I’ve been studying soil testing for a couple of years now. Taking the test is the easy part, the hard part if figuring out what to do with the numbers you get back from the lab! I discovered that a few of our newer vegetable fields had a lower than optimum pH. The term pH refers to “the power of hydrogen”, and is matched to a scale that ranges from acidic to alkaline (1 to 14). The goal on a crop farm is neutral, or a pH of 7. It is at neutral that the greatest number of plant essential elements are in a state of chemical availability. Some of our patches were at 6.2, not far off from 7, but still in need of assistance.

The method of choice to raise the pH is to spread lime. There are two types of locally available agricultural lime – high calcium (calcium carbonate) and dolomitic (calcium magnesium carbonate). Since our magnesium levels are perfect, we chose high cal lime. The part of the lime that does the pH adjusting is the carbonate part – it releases hydrogen from the soil and allows calcium and other cations to take its place.

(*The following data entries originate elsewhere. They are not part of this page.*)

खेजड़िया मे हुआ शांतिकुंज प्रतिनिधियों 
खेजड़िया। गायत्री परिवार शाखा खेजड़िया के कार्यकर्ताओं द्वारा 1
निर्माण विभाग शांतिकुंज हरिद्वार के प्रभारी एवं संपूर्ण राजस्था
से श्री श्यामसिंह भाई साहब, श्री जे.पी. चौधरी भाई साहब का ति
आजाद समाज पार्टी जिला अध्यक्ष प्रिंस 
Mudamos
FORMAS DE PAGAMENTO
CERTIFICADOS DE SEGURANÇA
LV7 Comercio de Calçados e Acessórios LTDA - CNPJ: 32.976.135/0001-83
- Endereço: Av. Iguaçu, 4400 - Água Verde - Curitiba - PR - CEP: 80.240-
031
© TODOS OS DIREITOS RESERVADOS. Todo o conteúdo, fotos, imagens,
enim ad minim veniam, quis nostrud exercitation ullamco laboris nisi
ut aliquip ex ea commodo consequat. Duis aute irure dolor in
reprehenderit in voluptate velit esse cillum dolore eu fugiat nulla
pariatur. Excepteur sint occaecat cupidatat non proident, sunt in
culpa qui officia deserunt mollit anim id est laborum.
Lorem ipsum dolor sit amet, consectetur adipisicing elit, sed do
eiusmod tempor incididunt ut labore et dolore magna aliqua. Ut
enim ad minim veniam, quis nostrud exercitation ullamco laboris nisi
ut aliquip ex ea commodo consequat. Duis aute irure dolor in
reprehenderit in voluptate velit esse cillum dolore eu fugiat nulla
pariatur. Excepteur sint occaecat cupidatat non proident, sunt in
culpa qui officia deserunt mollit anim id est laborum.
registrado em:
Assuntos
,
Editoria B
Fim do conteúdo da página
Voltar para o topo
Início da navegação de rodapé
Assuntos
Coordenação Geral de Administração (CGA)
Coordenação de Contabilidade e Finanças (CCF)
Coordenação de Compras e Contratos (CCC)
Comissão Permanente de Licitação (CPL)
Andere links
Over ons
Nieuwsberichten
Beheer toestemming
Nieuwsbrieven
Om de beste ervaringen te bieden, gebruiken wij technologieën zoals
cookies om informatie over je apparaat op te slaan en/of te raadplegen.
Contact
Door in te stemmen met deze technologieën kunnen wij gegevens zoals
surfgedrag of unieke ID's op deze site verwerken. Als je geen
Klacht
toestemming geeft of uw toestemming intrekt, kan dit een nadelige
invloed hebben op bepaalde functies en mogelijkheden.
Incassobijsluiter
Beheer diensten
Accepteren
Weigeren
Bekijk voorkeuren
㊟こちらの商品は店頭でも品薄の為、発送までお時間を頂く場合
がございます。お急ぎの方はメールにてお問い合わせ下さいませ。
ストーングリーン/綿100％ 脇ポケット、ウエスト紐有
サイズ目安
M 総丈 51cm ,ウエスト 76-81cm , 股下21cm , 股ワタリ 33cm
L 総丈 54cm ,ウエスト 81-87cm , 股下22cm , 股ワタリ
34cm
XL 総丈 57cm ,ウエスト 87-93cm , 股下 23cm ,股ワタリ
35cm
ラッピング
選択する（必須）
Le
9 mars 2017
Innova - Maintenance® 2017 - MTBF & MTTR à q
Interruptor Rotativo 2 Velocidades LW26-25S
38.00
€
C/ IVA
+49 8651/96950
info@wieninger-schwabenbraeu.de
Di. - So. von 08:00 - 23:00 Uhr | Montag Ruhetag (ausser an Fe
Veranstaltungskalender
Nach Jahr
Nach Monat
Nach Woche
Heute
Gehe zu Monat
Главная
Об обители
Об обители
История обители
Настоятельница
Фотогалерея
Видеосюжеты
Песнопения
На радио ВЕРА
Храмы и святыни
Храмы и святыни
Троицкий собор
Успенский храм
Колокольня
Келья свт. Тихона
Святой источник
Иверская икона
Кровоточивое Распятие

This is the time to call in a professional lime spreader. We ordered 2 tons per acre and needed to lime 13 acres. The complicated part is to time this operation. In order to allow a 20 ton rig to roll across a field, it needs to either be frozen solid, or dry enough that the soil won’t compact under all that weight. We ordered the lime in early February, hoping that we’d catch a good hard freeze one morning. That never happened. Instead, this strangely warm dry winter/spring gave us soil moisture levels so low that we could have the lime spread in March.

Kevin Baker came out on a cool March morning and spread the lime.


This is exciting for a farm! It’s wonderful to have someone who can do this job well for us.

Here’s what it looked like when Kevin was done.


That’s the winter cover crop of wheat and lots of finely ground limestone. Once we till that in, the carbonate can start to do it’s thing and our pH will rise toward neutral.

Finally, after waiting for perfect soil conditions for a couple of years, we had the chance to get this job done. Cheers to a perfect pH and lots of calcium to feed your vegetables!